Businesses whose operations allowed doing so, began implementing telecommuting as early as March of 2020. However, some government agencies did not have that option until recently. As CVOID-19 lockdowns continue throughout the nation, government officials are working on legislation to expand the practice. Doing so will further protect essential employees’ rights and promote additional social distancing measures, where possible. 

coronavirus relief

For example, in Pennsylvania, the Senate passed Bill 841 on April 14. The legislature will allow public meetings and notary services via telecommunication. 

[The Bill] allows the governing bodies during the emergency declaration to conduct business by means of an authorized telecommunication device. To the extent practicable, the governing body should allow for public participation during remote meetings through an authorized telecommunication device or written comments. (National Law Review-PA)

Another example is the Mississippi remote notarization order on April 9. The order will allow Mississippi notaries public “to perform notarial acts by remote notarization and remote online notarization.” (National Law Review- Mississippi)

Private and public agencies now offer their employees the option to work remotely on a more frequent basis. With that, employees will have to adjust to the new way of doing business. It’s important for employers not only to ensure the protection of essential employees’ rights but also to provide support. Some guidance for adjusting to remote work could be helpful, as well as some emotional support during these difficult times. 

Additionally, with remote operations on the rise, it’s important to encourage employees to use the right tools while working remotely. With rising demand in remote communications, adding agent-supported live chat services to websites also might aid employers and employees alike. 

Back to Normal?

As the nation continues to practice social distancing and remains on regional lockdowns, it’s natural for people to long for the times of normalcy. Officials keep working on essential employees’ rights protections. Everyone is trying to adjust to the new way of working and living, even if temporarily. 

In Pennsylvania, Bucks County Director of Health Services, Dr. David Damsker said a few key elements would have to be in place before all businesses should be allowed to open. 

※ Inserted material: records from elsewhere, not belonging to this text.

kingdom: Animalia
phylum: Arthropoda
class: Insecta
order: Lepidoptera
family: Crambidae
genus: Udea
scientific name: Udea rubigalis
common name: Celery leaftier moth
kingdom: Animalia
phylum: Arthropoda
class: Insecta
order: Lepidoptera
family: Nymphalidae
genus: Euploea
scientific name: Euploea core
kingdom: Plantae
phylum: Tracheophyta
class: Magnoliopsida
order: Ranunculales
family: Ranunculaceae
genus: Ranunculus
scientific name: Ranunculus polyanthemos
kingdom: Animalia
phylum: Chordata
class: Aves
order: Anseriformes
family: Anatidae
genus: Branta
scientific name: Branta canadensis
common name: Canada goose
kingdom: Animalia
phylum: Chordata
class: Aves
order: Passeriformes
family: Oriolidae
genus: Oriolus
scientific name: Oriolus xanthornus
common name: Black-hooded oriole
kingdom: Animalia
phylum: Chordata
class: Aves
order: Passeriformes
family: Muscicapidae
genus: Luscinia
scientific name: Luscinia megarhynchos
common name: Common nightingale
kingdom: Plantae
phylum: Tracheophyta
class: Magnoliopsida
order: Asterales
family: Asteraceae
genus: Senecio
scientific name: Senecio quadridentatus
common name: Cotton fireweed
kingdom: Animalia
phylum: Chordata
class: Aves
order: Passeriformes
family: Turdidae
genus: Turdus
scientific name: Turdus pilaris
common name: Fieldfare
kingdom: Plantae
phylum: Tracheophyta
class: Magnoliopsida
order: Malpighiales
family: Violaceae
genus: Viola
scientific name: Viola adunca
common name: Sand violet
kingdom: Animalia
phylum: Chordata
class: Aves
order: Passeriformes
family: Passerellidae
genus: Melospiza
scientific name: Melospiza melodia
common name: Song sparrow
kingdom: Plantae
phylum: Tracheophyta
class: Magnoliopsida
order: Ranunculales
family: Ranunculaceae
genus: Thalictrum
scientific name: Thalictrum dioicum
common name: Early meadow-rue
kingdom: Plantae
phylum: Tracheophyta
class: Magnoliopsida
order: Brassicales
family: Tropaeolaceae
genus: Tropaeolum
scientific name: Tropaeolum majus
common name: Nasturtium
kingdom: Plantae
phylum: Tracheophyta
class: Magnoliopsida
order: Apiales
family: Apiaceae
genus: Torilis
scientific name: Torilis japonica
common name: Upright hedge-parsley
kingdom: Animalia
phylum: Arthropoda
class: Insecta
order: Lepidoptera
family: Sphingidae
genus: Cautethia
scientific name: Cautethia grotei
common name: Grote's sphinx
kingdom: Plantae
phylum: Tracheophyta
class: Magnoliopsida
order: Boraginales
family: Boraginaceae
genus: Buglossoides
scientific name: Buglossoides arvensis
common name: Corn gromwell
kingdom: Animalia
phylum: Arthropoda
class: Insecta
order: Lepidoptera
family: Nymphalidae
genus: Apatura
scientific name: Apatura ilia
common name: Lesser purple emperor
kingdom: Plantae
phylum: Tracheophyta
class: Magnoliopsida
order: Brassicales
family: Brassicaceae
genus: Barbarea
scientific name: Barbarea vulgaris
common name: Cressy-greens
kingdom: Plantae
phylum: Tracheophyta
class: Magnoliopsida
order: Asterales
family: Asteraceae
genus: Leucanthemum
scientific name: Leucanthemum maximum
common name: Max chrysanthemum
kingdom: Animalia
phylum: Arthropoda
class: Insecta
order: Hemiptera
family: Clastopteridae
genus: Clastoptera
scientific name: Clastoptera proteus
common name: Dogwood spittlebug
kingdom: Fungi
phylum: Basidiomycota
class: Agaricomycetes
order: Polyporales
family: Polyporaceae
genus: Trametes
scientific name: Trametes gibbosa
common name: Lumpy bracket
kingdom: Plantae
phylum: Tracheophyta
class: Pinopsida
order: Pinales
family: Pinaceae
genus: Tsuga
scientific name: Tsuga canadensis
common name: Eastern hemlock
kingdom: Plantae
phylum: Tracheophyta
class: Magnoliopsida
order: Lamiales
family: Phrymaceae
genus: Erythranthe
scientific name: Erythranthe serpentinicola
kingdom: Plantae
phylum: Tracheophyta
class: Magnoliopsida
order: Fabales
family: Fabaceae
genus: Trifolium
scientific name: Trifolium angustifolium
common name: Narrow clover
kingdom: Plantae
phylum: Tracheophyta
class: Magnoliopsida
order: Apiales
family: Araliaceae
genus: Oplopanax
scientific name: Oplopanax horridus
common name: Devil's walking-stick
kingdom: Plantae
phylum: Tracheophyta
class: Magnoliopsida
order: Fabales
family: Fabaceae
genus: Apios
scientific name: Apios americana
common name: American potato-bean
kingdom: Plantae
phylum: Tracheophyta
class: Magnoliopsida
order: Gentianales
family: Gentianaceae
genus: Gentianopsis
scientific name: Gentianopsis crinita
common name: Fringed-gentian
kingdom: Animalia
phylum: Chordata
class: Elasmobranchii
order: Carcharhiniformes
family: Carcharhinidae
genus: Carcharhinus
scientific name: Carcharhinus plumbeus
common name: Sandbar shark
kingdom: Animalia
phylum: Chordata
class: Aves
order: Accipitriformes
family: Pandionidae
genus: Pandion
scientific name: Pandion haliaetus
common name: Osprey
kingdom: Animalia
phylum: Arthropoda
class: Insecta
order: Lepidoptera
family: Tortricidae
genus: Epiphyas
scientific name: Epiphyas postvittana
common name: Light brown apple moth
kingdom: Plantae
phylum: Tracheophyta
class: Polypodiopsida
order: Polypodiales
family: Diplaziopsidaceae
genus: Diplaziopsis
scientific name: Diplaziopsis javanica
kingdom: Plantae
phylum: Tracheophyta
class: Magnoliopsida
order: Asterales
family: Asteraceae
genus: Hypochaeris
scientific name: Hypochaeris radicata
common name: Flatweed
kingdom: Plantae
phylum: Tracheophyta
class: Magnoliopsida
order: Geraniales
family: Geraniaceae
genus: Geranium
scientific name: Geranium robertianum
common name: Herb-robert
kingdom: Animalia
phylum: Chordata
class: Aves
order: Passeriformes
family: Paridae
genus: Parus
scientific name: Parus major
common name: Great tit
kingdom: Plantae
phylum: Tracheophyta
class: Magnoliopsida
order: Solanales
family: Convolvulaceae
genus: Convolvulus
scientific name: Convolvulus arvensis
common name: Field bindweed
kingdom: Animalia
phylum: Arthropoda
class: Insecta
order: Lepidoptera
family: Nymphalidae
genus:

“We’d need to have access to more widely available testing. In our experience many people who had COVID-19 did not have all the symptoms,such as fever or shortness of breath” he said. “With quicker testing, better contact tracing and isolating hot spots we can move ahead with smart openings. Those would entail wearing masks and continue to practice social distancing.”

So while the question in everyone’s mind is, “When will we return to normal?”, the answer is, “That’s yet to be determined.”